(Problem statement) Do any lines in the data below contain "benign"? If so, copy every one of them.

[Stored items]
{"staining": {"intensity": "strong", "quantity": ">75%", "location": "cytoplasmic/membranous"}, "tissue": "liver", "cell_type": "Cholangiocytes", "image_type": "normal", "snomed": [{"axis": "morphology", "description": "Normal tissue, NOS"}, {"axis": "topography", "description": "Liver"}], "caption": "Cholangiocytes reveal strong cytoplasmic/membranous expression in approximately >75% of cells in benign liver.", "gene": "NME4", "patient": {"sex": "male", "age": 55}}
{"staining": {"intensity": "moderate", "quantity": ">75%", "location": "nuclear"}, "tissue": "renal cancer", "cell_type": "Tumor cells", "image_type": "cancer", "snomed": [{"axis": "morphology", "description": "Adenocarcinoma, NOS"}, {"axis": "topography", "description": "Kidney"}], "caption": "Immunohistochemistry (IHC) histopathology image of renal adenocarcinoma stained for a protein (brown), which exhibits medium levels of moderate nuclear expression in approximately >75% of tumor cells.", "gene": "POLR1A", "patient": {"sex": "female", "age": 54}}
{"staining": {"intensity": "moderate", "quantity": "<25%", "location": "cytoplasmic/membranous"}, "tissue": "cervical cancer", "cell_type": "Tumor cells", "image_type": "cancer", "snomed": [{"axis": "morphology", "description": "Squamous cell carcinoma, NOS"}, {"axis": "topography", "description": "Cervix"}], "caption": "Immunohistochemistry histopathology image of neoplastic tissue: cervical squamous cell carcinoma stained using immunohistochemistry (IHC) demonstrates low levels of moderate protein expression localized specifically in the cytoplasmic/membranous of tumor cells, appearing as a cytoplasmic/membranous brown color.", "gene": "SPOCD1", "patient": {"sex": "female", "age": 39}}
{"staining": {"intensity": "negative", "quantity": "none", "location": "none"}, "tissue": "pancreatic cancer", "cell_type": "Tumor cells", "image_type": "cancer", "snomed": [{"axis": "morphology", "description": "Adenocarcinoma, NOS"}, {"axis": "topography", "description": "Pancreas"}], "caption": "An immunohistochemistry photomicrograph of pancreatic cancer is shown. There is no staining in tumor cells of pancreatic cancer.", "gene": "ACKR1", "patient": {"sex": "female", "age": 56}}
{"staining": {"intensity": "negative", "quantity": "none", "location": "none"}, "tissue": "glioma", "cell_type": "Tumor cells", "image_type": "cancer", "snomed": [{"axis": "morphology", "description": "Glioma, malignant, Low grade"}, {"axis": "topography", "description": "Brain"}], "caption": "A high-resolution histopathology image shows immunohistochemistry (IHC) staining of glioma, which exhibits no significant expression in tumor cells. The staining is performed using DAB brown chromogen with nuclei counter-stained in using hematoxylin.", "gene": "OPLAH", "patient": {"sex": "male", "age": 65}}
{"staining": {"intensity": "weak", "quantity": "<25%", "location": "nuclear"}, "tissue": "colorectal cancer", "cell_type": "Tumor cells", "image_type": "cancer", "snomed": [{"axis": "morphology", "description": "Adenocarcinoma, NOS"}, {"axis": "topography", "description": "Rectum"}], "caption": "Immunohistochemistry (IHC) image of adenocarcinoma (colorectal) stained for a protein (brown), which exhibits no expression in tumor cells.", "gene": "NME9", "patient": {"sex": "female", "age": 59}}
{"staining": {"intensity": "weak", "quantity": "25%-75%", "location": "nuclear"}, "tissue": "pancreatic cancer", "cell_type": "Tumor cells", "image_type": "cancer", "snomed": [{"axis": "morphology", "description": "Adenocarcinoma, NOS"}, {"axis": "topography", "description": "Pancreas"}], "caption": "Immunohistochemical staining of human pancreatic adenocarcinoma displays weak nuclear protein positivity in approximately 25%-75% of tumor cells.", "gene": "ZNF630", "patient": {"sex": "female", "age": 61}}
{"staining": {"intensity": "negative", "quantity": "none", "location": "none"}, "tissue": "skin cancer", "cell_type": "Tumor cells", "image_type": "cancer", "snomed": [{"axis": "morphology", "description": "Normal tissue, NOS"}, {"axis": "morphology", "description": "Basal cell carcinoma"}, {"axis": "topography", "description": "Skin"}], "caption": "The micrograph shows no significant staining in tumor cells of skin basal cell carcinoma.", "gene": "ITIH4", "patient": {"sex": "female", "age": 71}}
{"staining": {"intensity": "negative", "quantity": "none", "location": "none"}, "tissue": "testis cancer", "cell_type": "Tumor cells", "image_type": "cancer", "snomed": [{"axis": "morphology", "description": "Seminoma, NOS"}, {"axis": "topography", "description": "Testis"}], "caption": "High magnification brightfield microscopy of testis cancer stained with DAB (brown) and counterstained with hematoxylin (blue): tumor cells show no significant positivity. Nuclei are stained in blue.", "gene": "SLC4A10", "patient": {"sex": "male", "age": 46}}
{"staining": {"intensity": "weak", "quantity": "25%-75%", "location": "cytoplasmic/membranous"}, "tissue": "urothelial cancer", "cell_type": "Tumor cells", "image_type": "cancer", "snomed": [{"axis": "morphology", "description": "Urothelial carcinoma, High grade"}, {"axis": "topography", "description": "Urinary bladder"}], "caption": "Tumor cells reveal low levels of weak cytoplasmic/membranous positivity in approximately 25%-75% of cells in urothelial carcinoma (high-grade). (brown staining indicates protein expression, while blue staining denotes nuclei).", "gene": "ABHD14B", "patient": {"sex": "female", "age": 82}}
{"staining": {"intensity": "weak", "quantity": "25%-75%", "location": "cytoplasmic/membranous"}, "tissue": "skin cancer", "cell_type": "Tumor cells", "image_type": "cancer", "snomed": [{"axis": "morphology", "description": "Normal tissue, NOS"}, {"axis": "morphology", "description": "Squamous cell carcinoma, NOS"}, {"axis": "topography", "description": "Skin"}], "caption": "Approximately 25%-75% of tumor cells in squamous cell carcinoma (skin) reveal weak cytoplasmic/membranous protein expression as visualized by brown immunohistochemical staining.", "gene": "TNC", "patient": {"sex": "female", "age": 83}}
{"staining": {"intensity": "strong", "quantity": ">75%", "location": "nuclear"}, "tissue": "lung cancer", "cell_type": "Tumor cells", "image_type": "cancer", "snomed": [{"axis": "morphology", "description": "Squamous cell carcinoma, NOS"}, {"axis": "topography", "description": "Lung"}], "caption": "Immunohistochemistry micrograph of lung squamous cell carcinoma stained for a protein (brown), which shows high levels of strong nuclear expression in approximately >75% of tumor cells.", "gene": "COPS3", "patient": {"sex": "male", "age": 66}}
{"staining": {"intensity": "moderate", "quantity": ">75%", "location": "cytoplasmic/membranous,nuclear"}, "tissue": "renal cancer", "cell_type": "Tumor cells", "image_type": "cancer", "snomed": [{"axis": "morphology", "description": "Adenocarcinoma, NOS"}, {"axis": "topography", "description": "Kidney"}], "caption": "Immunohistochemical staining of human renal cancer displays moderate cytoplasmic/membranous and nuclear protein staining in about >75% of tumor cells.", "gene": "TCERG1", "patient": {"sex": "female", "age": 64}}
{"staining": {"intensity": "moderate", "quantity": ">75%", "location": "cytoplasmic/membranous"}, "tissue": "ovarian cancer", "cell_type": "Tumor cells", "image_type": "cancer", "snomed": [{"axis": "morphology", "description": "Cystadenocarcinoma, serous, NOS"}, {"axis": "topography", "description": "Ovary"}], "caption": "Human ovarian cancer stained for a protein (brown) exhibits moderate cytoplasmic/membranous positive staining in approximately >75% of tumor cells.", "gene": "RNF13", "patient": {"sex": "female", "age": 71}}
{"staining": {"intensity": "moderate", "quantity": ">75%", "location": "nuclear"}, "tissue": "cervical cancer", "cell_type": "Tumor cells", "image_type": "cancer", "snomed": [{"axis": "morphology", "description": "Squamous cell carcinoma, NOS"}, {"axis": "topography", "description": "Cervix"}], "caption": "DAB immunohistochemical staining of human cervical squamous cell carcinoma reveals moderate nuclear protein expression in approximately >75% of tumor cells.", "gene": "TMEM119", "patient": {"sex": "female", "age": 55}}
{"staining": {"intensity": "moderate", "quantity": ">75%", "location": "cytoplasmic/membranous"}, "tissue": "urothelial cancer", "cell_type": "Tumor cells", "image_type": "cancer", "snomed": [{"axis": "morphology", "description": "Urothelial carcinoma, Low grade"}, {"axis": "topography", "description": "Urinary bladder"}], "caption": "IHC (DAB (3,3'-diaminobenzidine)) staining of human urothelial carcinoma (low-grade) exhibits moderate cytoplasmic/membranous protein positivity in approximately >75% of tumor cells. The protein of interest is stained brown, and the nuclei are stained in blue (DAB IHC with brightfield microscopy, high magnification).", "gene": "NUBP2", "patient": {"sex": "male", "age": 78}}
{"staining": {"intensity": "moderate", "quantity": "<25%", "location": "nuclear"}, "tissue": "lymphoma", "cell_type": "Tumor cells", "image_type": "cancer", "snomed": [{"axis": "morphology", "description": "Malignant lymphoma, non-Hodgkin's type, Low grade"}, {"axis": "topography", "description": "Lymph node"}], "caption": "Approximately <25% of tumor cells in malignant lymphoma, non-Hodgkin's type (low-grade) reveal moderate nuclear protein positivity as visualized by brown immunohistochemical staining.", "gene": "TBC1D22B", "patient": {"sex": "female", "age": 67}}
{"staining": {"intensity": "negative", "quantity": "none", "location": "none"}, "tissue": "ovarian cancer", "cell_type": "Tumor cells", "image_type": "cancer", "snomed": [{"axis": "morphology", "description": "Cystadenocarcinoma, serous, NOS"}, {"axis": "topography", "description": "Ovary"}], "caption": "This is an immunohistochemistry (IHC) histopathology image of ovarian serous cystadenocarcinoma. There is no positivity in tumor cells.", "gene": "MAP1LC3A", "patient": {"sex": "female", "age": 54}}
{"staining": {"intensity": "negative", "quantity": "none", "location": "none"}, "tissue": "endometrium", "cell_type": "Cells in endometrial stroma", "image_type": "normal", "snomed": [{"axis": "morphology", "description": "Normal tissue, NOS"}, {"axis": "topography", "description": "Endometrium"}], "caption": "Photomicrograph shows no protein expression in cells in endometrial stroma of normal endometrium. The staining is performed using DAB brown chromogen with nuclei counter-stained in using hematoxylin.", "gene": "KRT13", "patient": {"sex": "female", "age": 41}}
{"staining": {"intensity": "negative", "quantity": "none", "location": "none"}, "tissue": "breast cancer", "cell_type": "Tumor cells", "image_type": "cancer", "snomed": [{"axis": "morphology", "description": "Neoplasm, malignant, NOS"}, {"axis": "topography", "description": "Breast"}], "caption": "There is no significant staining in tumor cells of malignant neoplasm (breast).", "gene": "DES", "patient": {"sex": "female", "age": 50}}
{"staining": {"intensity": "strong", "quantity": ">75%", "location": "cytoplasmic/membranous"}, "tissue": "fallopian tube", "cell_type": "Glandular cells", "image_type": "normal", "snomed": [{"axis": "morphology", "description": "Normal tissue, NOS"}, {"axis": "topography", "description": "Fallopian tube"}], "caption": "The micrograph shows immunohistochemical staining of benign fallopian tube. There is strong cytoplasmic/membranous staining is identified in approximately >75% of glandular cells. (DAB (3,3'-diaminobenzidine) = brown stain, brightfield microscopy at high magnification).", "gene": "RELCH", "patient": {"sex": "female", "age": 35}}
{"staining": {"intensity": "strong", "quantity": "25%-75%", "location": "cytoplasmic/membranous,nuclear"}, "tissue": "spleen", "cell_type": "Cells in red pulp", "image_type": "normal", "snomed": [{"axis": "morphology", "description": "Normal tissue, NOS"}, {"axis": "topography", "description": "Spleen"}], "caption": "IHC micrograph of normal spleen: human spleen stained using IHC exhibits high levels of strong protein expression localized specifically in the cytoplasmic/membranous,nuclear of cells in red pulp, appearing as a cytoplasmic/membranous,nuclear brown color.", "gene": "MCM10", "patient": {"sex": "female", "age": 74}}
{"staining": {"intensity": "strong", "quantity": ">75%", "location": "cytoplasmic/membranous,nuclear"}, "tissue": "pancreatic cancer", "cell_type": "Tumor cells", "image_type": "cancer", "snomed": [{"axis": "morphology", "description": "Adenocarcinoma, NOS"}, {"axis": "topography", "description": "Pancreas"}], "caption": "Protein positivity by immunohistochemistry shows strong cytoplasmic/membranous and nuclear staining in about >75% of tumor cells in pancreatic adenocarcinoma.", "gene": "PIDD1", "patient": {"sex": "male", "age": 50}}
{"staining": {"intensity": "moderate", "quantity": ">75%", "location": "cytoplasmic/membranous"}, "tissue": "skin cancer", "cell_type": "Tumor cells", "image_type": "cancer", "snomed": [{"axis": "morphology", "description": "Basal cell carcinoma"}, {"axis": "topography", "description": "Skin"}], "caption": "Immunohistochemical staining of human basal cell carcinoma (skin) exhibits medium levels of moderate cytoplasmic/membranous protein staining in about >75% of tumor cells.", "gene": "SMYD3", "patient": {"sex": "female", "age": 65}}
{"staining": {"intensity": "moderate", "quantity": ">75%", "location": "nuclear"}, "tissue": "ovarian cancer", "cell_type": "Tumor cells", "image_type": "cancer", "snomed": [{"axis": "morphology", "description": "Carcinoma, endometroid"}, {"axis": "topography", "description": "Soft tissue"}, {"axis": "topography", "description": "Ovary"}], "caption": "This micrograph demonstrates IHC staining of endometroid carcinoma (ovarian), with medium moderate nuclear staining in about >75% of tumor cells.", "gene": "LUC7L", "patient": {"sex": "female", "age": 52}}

(Answer box)
{"staining": {"intensity": "strong", "quantity": ">75%", "location": "cytoplasmic/membranous"}, "tissue": "liver", "cell_type": "Cholangiocytes", "image_type": "normal", "snomed": [{"axis": "morphology", "description": "Normal tissue, NOS"}, {"axis": "topography", "description": "Liver"}], "caption": "Cholangiocytes reveal strong cytoplasmic/membranous expression in approximately >75% of cells in benign liver.", "gene": "NME4", "patient": {"sex": "male", "age": 55}}
{"staining": {"intensity": "strong", "quantity": ">75%", "location": "cytoplasmic/membranous"}, "tissue": "fallopian tube", "cell_type": "Glandular cells", "image_type": "normal", "snomed": [{"axis": "morphology", "description": "Normal tissue, NOS"}, {"axis": "topography", "description": "Fallopian tube"}], "caption": "The micrograph shows immunohistochemical staining of benign fallopian tube. There is strong cytoplasmic/membranous staining is identified in approximately >75% of glandular cells. (DAB (3,3'-diaminobenzidine) = brown stain, brightfield microscopy at high magnification).", "gene": "RELCH", "patient": {"sex": "female", "age": 35}}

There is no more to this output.